Charlotte Coffield, a resident of the Lyttonsville neighborhood in Silver Spring, stands on the one-lane Talbot Bridge in September. The span is closed to motor vehicles indefinitely after it failed an inspection. (Sarah L. Voisin/The Washington Post)

A historic Montgomery County bridge that served as a lifeline for African American residents during segregation has been closed indefinitely after it failed a safety inspection, officials said.

Esther Bowring, spokeswoman for the county’s transportation department, said inspectors closed the Talbot Avenue bridge Thursday night after finding that it had deteriorated so much that it was unsafe for motor vehicles. The bridge remains open to pedestrians and cyclists who walk their bicycles.

The county has been exploring ways to move and preserve the one-lane bridge that has spanned railroad tracks in the Lyttonsville neighborhood northwest of downtown Silver Spring since 1918.

The bridge was slated to be torn down and replaced with a longer span as part of building the planned light-rail Purple Line, but longtime Lyttonsville residents began pushing last year to move the smaller bridge so it could be preserved as a historic symbol of segregation. Residents say the bridge provided a vital link between their historically black community and white neighborhoods where they were allowed to work but not live. They said it also connected them to public buses that would take them into the District for dining or movies.

In response to residents’ questions, Barry Fuss, the county’s chief of bridge design, wrote that the “serious disrepair of the bridge” made him recommend that it remain closed until it can be replaced when construction on the 16-mile Purple Line begins.

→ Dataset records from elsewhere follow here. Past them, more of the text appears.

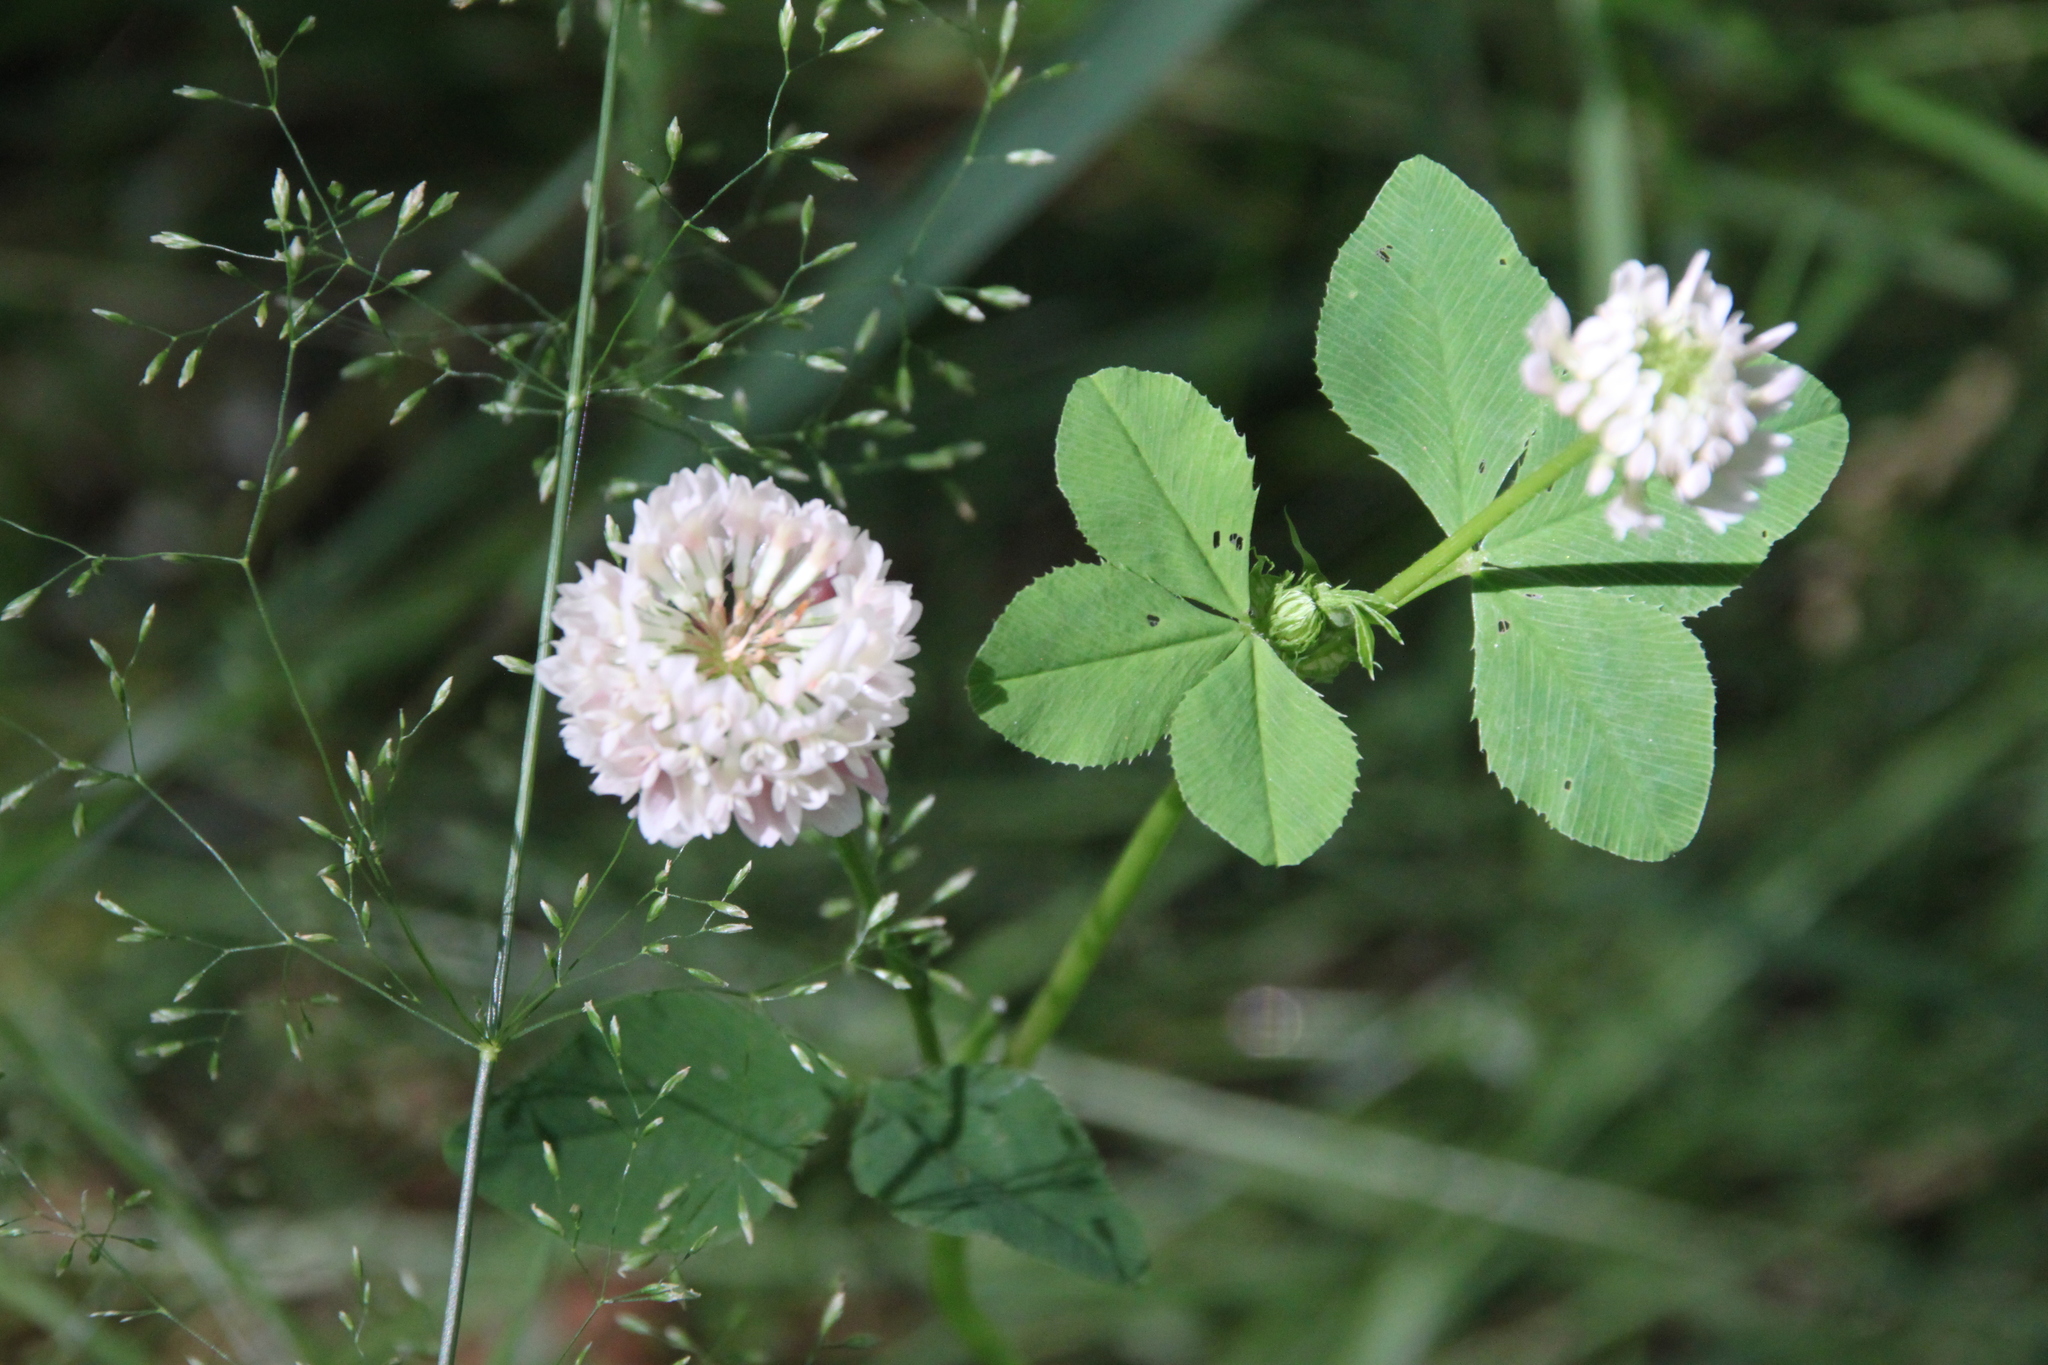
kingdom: Plantae
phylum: Tracheophyta
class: Magnoliopsida
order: Fabales
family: Fabaceae
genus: Trifolium
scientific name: Trifolium hybridum
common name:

The Purple Line’s construction, which was scheduled to begin last fall, has been delayed by a federal lawsuit that must be resolved before the project can receive crucial federal funding.

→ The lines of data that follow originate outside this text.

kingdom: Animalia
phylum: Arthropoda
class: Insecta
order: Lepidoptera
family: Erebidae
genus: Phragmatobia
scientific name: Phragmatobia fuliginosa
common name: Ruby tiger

Charlotte Coffield, a third-generation Lyttonsville resident who has advocated for the bridge’s preservation, said she is concerned that with the Purple Line mired in litigation, the community has no firm date for getting a new bridge.

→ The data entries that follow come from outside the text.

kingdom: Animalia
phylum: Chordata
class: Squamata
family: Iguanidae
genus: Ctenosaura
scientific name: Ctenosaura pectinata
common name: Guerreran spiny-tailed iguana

“It’s all hinging on the Purple Line, and we’re not sure if there’s even going to be a Purple Line at this point,” Coffield said. “We don’t really know what this means.”

The wood-and-steel bridge is used by residents traveling between Lyttonsville, neighborhoods to the north and the Capital Beltway.

Bowring said the state will begin building a new bridge within a year of the approval for Purple Line construction.

“The Talbot Avenue bridge will be one of the first projects to move forward,” Bowring said in an email.

Montgomery officials have said that the county-owned bridge was recently rated the most deteriorated in the county. It was inspected every three months, compared with the typical two-year inspection cycle, and had been limited to passenger vehicles under weight restrictions in place since at least 1973.

In February, the Montgomery County Council directed the county to explore moving the bridge, and a parks department official said he would begin seeking a new home for it, perhaps as a footbridge over a trail or stream in a county park.

The bridge also is being considered as part of artwork that would be included at the Purple Line’s Lyttonsville station.